Когда Консуэло рассказала все, что ее заинтересовало, оскорбило и позабавило у маркграфини, наступил черед говорить Иосифу.
— Ты из придворных тайн видела только конверты и печати с гербами, — начал он, — но так как лакеи имеют обыкновение читать письма своих господ, то в передней я узнал содержание жизни великих мира сего. Не стоит тебе передавать и половины злословия, излитого на вдовствующую маркграфиню. Ты содрогнулась бы от ужаса и отвращения. Ах! Если бы светские люди знали, как о них отзываются лакеи! Если бы в этих великолепных салонах, где они важно, с таким достоинством восседают, они услышали, что говорится за стеной об их нравах, об их душевных свойствах! Когда Порпора только что на валу развивал перед нами свою теорию борьбы и ненависти против великих мира сего, он был не совсем на высоте. Горести помутили его рассудок. Ах! Как ты права: он действительно унижает свое достоинство, ставя себя на одну доску с этими вельможами и воображая, что подавляет их своим презрением! Да, маэстро не слышал злословия лакеев в передней, а не то он понял бы, что личная гордость и презрение к другим, прикрытые внешним почтением и покорностью, свойственны душам низким и развращенным. Но Порпора был очень хорош, очень своеобразен, очень мужествен, когда, стуча палкой по мостовой, кричал: «Мужество! Ненависть! Бичующая ирония! Вечное мщение!» Твоя же мудрость была прекраснее его бреда, и она тем более поразила меня, что я только что перед тем слышал, как лакеи — угнетенные, развращенные, робкие рабы — тоже жужжали мне в уши с глубокой ненавистью: «Мщение, хитрость, вероломство, вечная злоба, вечная ненависть — вот чего достигают наши хозяева, которые мнят, будто они выше нас, разоблачающих их мерзости!» Я никогда не был лакеем, Консуэло, но раз став им (подобно тому, как ты стала мальчиком во время нашего путешествия), я, как видишь, поразмыслил над обязанностями, каких требует мое теперешнее положение.
— И хорошо поступил, Беппо, — ответила Порпорина. — Жизнь — большая загадка, и не надо пропускать ни одного мельчайшего факта, не объяснив себе его и не поняв. Так познается жизнь. А скажи мне, узнал ли ты что-нибудь относительно принцессы, дочери маркграфини, единственной среди всех этих жеманных, накрашенных и легкомысленных особ, которая показалась мне естественной, доброй и серьезной?

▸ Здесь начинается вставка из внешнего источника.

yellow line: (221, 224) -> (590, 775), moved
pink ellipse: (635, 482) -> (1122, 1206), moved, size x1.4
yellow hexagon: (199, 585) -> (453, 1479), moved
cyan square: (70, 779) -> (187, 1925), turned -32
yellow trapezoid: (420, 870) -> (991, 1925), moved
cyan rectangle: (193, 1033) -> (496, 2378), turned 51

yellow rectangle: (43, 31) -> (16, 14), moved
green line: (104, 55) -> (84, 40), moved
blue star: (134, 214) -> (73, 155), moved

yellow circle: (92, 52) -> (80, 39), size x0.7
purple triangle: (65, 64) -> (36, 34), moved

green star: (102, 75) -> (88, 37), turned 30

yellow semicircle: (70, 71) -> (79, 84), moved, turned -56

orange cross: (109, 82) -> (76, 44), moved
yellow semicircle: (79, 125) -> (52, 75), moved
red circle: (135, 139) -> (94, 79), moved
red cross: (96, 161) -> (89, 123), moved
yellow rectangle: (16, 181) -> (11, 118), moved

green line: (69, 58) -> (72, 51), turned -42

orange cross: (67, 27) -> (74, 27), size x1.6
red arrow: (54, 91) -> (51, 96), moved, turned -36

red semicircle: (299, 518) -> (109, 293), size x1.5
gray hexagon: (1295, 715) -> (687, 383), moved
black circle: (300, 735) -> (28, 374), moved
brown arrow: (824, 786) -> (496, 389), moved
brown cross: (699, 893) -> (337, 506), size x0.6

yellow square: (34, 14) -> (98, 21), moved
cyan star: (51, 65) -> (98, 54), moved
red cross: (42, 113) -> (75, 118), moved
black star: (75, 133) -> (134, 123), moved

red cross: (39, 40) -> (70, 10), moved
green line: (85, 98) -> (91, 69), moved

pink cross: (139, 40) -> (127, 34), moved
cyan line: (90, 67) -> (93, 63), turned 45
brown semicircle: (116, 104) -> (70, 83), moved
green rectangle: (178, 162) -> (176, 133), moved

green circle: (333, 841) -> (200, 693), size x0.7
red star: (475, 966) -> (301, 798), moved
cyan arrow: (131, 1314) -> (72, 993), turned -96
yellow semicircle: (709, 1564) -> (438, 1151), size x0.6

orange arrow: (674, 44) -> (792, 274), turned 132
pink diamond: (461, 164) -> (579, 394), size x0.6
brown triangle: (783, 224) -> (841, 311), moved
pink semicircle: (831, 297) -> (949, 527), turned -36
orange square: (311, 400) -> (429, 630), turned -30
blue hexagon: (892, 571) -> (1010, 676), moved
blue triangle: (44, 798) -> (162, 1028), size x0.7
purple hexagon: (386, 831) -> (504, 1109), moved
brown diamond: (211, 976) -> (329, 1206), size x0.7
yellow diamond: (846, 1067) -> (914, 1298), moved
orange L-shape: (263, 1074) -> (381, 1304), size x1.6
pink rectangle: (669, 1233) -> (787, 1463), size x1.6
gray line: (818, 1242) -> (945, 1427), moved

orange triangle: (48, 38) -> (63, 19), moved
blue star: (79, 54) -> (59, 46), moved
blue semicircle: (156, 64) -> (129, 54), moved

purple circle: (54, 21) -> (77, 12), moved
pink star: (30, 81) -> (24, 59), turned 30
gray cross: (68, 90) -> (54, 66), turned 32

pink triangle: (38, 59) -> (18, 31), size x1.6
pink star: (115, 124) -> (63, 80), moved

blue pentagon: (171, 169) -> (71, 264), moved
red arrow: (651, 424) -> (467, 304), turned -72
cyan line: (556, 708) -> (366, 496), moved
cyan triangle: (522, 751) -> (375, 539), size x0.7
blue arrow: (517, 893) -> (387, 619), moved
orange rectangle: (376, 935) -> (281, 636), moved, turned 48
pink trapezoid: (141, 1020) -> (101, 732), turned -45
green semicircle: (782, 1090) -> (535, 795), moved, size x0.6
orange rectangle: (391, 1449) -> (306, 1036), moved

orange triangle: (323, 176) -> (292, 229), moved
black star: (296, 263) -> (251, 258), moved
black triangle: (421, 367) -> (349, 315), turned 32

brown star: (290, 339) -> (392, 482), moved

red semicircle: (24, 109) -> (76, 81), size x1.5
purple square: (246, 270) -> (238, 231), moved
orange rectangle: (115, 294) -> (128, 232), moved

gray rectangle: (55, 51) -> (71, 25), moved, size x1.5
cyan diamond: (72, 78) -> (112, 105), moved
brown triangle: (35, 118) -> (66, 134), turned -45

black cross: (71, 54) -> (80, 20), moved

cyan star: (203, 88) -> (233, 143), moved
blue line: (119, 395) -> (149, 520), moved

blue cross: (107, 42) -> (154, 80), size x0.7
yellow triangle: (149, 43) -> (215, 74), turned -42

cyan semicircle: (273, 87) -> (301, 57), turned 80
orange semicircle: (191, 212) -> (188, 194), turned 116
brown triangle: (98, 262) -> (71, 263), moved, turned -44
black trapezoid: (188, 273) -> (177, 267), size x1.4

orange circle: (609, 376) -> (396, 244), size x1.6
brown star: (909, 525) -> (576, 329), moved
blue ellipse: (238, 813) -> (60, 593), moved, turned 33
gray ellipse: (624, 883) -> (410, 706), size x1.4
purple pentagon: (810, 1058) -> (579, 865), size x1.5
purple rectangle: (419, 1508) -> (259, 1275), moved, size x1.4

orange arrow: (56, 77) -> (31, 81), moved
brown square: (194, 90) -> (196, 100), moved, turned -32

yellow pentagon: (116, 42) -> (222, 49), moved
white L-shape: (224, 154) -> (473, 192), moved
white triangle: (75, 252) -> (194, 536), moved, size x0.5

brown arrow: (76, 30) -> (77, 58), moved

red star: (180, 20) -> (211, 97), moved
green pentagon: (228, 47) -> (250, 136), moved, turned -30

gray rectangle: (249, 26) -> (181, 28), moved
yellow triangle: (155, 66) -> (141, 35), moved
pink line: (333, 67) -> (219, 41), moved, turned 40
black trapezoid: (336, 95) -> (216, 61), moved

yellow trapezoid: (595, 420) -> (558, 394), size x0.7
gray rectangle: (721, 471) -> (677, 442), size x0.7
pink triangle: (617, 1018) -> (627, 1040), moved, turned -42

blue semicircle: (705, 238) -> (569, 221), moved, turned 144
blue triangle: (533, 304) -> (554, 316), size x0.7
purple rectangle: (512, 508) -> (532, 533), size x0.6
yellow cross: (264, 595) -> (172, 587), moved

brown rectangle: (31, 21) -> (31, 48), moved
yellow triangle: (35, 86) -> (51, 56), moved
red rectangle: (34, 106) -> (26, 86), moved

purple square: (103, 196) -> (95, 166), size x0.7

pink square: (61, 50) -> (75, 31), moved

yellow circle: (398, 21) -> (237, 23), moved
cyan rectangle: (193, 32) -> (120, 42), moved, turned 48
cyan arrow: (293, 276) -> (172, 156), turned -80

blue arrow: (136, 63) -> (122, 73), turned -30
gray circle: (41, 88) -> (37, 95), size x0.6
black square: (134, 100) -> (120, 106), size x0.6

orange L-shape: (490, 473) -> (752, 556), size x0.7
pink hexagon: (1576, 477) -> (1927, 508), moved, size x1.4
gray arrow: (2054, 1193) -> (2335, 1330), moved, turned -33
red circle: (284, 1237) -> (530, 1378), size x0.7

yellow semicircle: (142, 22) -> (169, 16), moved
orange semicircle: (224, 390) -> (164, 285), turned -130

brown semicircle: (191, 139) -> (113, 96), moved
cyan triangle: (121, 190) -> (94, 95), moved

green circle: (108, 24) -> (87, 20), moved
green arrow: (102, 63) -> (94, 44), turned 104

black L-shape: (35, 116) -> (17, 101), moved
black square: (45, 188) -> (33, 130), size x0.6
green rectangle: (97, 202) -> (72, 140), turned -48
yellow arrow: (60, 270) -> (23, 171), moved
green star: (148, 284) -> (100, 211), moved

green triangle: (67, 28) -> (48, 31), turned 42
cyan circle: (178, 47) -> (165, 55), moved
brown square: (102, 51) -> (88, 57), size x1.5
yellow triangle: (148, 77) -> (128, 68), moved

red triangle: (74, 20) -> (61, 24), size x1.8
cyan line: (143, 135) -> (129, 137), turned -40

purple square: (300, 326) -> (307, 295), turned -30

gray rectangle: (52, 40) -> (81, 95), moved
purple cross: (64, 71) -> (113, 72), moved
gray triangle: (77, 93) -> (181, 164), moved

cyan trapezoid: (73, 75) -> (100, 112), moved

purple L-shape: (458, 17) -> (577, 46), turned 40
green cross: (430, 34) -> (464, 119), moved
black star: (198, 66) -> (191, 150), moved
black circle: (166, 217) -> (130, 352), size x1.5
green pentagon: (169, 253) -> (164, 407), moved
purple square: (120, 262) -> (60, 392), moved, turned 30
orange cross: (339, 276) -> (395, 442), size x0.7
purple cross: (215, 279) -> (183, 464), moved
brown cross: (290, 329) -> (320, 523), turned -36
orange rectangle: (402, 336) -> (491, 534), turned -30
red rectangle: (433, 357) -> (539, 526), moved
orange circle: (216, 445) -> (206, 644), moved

— Слыхал ли я о ней? Конечно! И не только сегодня вечером, но и раньше, много раз от Келлера, который причесывает экономку принцессы и знает много кое-чего об ее хозяйке. То, что я тебе расскажу, не сплетни передней, не лакейское злословие — это истинная, всем известная, но страшная история; хватит ли у тебя мужества ее выслушать?
— Да, меня интересует эта женщина, она носит на челе печать злого рока. Я услышала из ее уст несколько слов, из которых заключила, что она жертва людской несправедливости.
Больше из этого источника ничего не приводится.